The bill to rein in PETA's killing at their headquarters in Virginia passed the House of Delegates in a landslide 95-2 vote. Shelters will now be required by definition to make efforts to adopt out animals, instead of summarily killing them.
The bill does this by redefining the word "shelter." (Or, more accurately, requiring shelters to adhere to its genuine definition.) As passed by the Virginia Senate, SB1381 reads:
"Private animal shelter" means a facility operated for the purpose of finding permanent adoptive homes and facilitating other lifesaving outcomes for animals that is used to house or contain animals and that is owned or operated by an incorporated, nonprofit, and nongovernmental entity, including a humane society, animal welfare organization, society for the prevention of cruelty to animals, or any other similar organization.
PETA being PETA, they managed to sneak in a last-minute floor amendment, striking the words "and facilitating other lifesaving outcomes" from the bill. So they won't have to bend over backwards to actually cure desperately sick animals. (I imagine we'll hear arguments that their lobbying money was well-spent? That's for donors to decide.)
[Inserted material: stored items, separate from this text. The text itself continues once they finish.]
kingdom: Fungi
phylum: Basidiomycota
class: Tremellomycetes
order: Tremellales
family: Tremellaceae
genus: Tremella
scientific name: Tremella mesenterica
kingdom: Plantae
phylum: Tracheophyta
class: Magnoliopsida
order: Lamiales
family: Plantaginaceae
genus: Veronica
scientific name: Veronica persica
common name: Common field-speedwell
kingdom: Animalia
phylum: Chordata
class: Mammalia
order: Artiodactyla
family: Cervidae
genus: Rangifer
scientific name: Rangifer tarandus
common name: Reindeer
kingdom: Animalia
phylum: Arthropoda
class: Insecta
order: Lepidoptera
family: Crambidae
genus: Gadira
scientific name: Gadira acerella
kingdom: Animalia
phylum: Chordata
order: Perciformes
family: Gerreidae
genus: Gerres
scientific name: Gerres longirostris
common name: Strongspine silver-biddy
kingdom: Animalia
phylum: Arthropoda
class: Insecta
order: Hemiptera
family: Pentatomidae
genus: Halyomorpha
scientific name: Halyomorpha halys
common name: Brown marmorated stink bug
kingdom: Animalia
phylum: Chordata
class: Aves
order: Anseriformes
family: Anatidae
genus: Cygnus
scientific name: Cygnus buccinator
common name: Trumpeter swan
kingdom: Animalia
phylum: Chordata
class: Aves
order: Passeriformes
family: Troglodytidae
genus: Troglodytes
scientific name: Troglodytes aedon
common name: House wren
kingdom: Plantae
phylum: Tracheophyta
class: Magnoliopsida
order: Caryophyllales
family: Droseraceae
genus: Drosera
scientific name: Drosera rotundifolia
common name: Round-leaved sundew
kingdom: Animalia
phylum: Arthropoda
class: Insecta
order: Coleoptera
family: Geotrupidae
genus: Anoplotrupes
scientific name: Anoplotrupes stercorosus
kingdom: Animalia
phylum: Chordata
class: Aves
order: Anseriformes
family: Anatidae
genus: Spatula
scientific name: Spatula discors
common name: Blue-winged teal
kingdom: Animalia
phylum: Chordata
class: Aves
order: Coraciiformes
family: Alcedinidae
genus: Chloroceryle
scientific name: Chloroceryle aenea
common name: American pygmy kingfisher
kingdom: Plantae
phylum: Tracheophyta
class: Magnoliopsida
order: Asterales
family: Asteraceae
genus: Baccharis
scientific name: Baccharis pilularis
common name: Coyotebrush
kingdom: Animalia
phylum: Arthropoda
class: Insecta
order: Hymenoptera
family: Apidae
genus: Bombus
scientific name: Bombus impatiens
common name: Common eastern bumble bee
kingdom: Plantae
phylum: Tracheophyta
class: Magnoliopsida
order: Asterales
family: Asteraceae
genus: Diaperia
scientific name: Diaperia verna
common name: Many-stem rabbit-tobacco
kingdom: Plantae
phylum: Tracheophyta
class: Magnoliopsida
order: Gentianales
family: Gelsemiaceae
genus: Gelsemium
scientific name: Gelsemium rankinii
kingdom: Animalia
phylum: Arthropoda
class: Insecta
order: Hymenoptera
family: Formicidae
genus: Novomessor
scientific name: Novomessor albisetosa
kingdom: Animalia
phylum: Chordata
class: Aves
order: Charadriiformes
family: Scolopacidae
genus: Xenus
Meanwhile, I've spoken to a number of advocates on the ground in Virginia, and they remain ecstatic: the Death Amendment doesn't actually gut the legislation in any meaningful way. The bill's sponsor, Sen. Bill Stanley, R-Franklin County, "said the amendment does not change the essence of the bill."
This is a truly thrilling accomplishment. It's been a long hard road: advocates for living animals have spent a lot of time; and PETA has spent a lot of money. And, after numerous votes in the Senate and the House, we've arrived at a position of decency and sanity: a shelter in Virginia is now an actual shelter, as opposed to a cynical "shelter of last resort."